Curitiba - O relator da CPI dos Correios, deputado federal Osmar Serraglio (PMDB-PR), afirmou ontem que tem vontade de voltar ao cenário político paranaense, mas que vê esta possibilidade como remota. ''Se dependensse de mim, sairia candidato a vice-governador. Mas tem muita disputa ainda.'' Serraglio ganhou notoriedade na relatoria da CPI. Porém, mesmo assim prevê que vai sofrer dificuldades dentro do Congresso depois do seu trabalho na CPI. Além disso, disse ter vontade de voltar ao Estado porque não pôde levar a família para Brasília.
''Se pudesse voltar para o Paraná seria bom. Sair para deputado estadual no PMDB não é fácil porque tem muito figurão aí. Acho que vou para deputado federal mesmo. Fala-se em ser vice-governador. Mas acho que isso é remoto porque vai haver coligação'', explicou o deputado. Serraglio afirmou ainda que não quer brigar pelo cargo de deputado estadual com amigos de sua região (sua base eleitoral é Umuarama). O deputado também descarta a hipótese de disputar uma vaga para o Senado. ''Quem não quer ser senador? Mas pé no chão né!''
Apesar de suas pretensões de voltar a ocupar um mandato eletivo dentro do Estado, Serraglio garantiu que não tem conversado com a cúpula do PMDB no Paraná sobre a questão. ''Eu não sou muito assíduo. Fui poucas vezes ao Paraná durante a CPI'', disse. Seja para o cargo que for, o relator da CPI dos Correios se mostra bastante confiante na sua eleição depois da notoriedade que ganhou no cargo.

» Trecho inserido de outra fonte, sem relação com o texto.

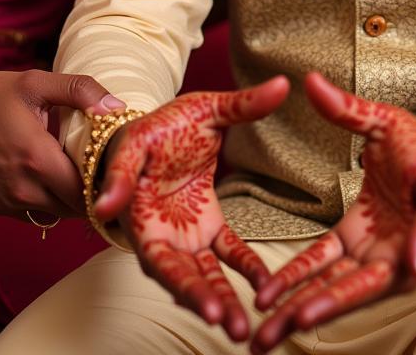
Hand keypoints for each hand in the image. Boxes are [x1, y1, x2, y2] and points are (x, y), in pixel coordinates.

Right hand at [0, 68, 123, 217]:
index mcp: (37, 158)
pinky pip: (36, 213)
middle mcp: (23, 189)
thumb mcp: (33, 82)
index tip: (117, 163)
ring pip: (57, 213)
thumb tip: (115, 108)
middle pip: (76, 206)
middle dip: (94, 190)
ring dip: (73, 197)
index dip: (106, 179)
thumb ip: (79, 90)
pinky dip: (51, 200)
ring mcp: (8, 203)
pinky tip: (55, 175)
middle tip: (106, 166)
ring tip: (84, 170)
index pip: (87, 189)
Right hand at [94, 77, 289, 342]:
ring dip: (216, 299)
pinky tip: (266, 287)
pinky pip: (223, 255)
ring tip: (241, 329)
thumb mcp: (203, 105)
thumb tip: (282, 86)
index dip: (145, 238)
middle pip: (168, 266)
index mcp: (137, 191)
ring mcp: (179, 231)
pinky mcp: (204, 230)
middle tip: (217, 316)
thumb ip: (241, 103)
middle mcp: (153, 221)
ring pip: (194, 273)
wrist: (170, 131)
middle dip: (192, 294)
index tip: (147, 252)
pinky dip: (242, 270)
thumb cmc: (174, 120)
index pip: (134, 215)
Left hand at [250, 73, 415, 354]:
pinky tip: (268, 300)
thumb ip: (351, 110)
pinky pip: (324, 269)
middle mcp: (403, 248)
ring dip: (302, 310)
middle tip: (293, 321)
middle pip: (366, 282)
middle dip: (327, 304)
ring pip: (339, 288)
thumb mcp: (392, 120)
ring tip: (266, 335)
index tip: (411, 264)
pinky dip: (298, 283)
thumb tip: (311, 82)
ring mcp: (378, 254)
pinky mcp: (356, 249)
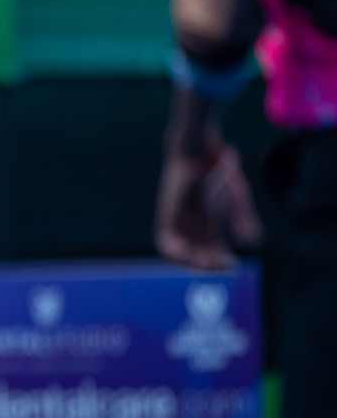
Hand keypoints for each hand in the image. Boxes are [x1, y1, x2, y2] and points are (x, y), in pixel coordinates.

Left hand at [155, 144, 261, 269]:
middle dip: (207, 265)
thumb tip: (252, 242)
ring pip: (177, 250)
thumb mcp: (236, 199)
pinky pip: (164, 236)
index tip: (233, 268)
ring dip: (190, 260)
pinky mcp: (167, 211)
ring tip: (207, 263)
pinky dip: (174, 248)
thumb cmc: (218, 172)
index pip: (210, 251)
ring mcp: (176, 219)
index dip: (218, 263)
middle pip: (194, 254)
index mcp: (205, 225)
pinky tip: (186, 253)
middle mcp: (189, 226)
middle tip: (221, 269)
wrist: (199, 148)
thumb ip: (243, 220)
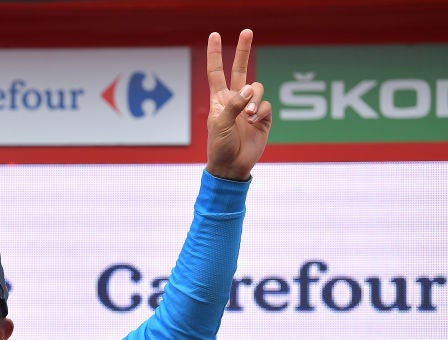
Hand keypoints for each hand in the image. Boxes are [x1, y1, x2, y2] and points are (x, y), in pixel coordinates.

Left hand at [204, 29, 271, 180]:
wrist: (232, 167)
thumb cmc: (219, 146)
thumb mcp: (220, 124)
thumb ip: (233, 103)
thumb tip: (249, 87)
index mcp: (219, 99)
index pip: (216, 72)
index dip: (215, 54)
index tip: (214, 35)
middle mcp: (235, 99)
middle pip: (240, 69)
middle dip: (243, 50)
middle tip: (246, 31)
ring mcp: (250, 108)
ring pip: (257, 88)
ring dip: (254, 98)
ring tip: (248, 114)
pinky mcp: (263, 117)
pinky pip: (266, 105)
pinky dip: (261, 111)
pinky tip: (254, 122)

''Acho que mostrei que não usei a CPI para visibilidade. Se quisesse poderia ter ido o tempo todo aí'', garantiu. ''Mas facilita bastante. É impressionante como me tornei conhecido. Por onde vou recebo os cumprimentos pelo trabalho realizado. Mas não sei o efeito em termos de votos. As pesquisas um mês antes das eleições para deputado federal mostram que nem 10% dos eleitores sabem em quem votar ainda'', ponderou.

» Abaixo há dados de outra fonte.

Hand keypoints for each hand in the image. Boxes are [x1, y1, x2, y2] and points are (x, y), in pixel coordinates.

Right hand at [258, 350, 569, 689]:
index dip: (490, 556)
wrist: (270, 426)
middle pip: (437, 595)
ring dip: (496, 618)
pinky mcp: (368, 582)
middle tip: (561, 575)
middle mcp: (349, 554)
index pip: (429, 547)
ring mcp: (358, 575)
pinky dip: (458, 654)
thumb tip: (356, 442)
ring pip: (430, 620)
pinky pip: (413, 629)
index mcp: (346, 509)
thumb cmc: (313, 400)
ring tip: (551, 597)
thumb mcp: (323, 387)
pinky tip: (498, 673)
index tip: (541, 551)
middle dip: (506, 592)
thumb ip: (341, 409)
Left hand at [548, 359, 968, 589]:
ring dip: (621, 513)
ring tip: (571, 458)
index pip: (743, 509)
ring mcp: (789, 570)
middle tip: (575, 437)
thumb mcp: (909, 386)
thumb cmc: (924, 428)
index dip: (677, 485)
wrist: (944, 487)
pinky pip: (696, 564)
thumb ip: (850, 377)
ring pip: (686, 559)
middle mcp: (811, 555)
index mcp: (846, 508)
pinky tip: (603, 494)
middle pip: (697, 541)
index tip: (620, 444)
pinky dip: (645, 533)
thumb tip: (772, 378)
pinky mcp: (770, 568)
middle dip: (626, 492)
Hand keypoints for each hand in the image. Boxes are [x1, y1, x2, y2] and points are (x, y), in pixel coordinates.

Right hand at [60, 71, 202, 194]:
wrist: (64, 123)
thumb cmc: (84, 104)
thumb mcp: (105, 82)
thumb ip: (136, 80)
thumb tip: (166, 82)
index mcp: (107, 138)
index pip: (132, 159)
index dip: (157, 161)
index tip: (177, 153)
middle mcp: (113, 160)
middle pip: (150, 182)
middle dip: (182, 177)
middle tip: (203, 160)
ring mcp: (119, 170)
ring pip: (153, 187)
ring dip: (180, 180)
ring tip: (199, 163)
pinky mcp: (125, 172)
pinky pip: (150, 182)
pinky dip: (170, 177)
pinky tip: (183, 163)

Serraglio contou que sofreu grande pressão por parte dos parlamentares envolvidos no chamado mensalão e, por isso, têm seus nomes no relatório final. ''Todos que são investigados acham que são inocentes. Eu entro no plenário e o pessoal vem na goela'', completou. Com relação à aprovação e eventuais modificações no relatório apresentado, o deputado afirmou que os parlamentares ''estão brigando, batendo de tudo que é lado.'' ''Mas eu acho que eu fiz corretamente.''
Quanto às coligações para as próximas eleições, o palpite de Serraglio é que o PMDB vai deixar os estados livres para coligar com os partidos que quiserem. ''Parece que a Rosinha (Matheus, atual governadora do Rio de Janeiro) vai renunciar e se isso é um sinal que o (Anthony) Garotinho não vai ser candidato (a presidente pelo PMDB). Ela vai para senadora e ele para deputado federal'', afirmou. Já pelo PT, o deputado acha que o presidente Luiz Inácio Lula da Silva deve ter dificuldades de se reeleger depois de todo esse desgaste.
Serraglio é de Umuarama, tem 57 anos e tem uma filha de cinco anos. Ela seria um dos motivos da vontade do deputado de voltar a atuar no Estado. ''Ela fala que quer que o pai dela seja como o pai dos outros que não precisa ir para Brasília'', contou. ''E eu não tenho condições de trazer minha família para cá (Brasília). Ela está muito bem ali com os parentes da minha mulher'', finalizou.